College Athletes in Revenue-Generating Sports as Employees: A Look into the Alt-Labor Future
34 Pages Posted: 31 Jan 2020
Date Written: January 30, 2020
The writing is on the wall. In the next few years, it seems clear now that at least the elite student athletes in Division I power conferences in college football and basketball, revenue-generating sports programs, will be deemed employees for the purpose of determining college and university legal obligations toward them. The inevitability of this sea change in the way these athletes are viewed will be the culminating result of various lawsuits as well as state legislation under a myriad of labor, employment, and antitrust laws. Although plaintiff-athletes have so far mostly lost in federal litigation, it seems clear that cases will continue to be brought and that eventually these college athletes will prevail because the amateur ideal of the college athlete, at the very least in sports that generate substantial revenue for schools, is crumbling and unsustainable for these athletes at the same time that various legal tests of employee status as well as simple economic reality reveal these athletes are truly employees. More recent evidence of erosion in amateur status is found in state legislation requiring that these athletes be allowed direct payment for use of name, image, and likeness (NIL) by commercial entities. After California passed a law in September, 2019, and Florida threatened to pass the same law in late October, 2019, the NCAA yielded to pressure and announced that it will allow student athletes to receive NIL payments.
The current landscape of labor, employment, and antitrust litigation involving mostly elite college athletes in revenue-generating sports represents a piecemeal approach to vindicating these students’ rights as employees. As the NCAA’s primary defense that these particular athletes are in fact amateurs falls apart, nobody has really focused on the perhaps more interesting and fundamental question about what it will mean for these students to be viewed as employees. How will their lives be changed? Will they be able to retain an identity as a student?
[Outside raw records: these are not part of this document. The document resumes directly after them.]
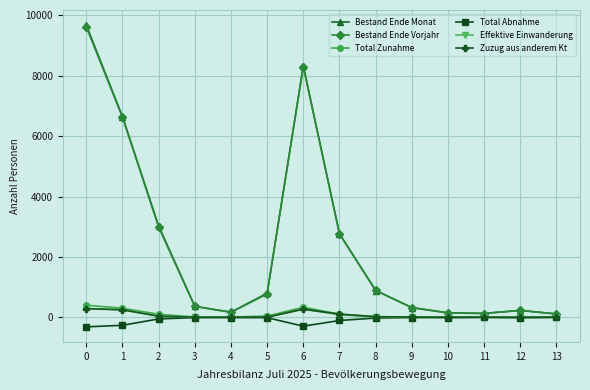

What is the sum of all Zuzug aus anderem Kt values?

1024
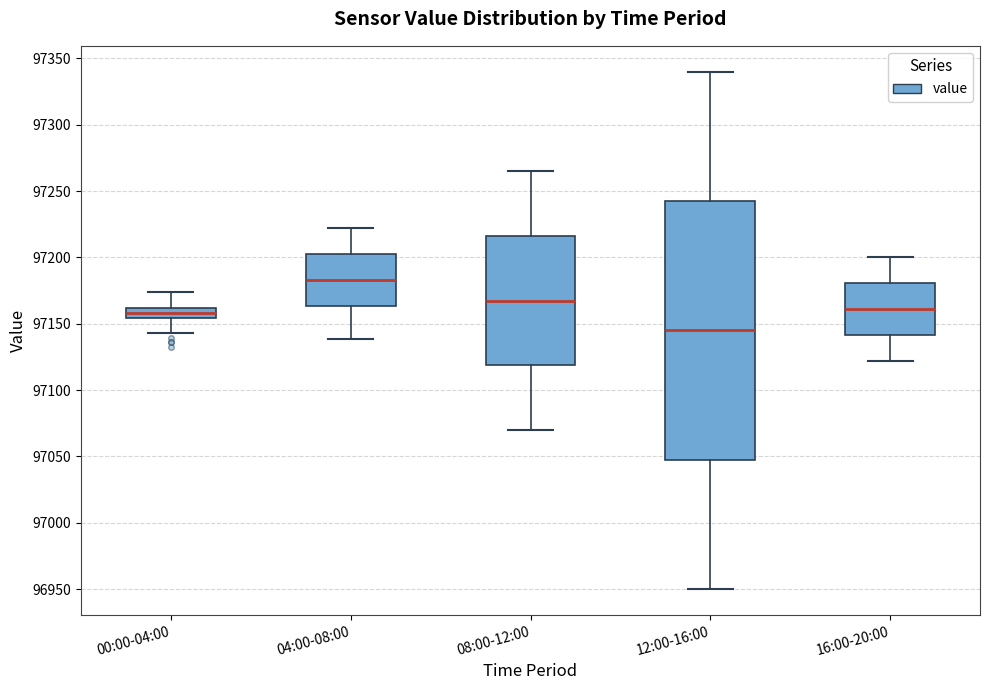

Reading left to right, transcribe this box plot: for each box, give where its median line is, the range the box spans, and where its two whiskers end, as read against the y-axis. The values are not printed on the chart, so give them approximately, as read against the axis.

00:00-04:00: median 97160 (inside the box), box 97155 to 97160, whiskers 97145 to 97175
04:00-08:00: median 97185, box 97165 to 97205, whiskers 97140 to 97220
08:00-12:00: median 97170, box 97120 to 97215, whiskers 97070 to 97265
12:00-16:00: median 97145, box 97050 to 97245, whiskers 96950 to 97340
16:00-20:00: median 97160, box 97140 to 97180, whiskers 97120 to 97200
How will expectations change in the college field of play and in the locker room as a result of their new status as employees who happen also to be students? What about students in non-power conferences who might still be viewed as students and amateur athletes? How will employee athletes be paid by colleges and universities, and what will that mean with respect to the level of control colleges and universities have over them? Will collective bargaining take place in college, and, if it does, what will it look like? Will it be undertaken on a national basis, a conference basis, or in individual schools? What will student athlete employees and colleges and universities bargain over? In attempting to begin to answer these questions, this article will explore the brave new alt-labor world of college football and basketball “employees” in revenue-generating sports.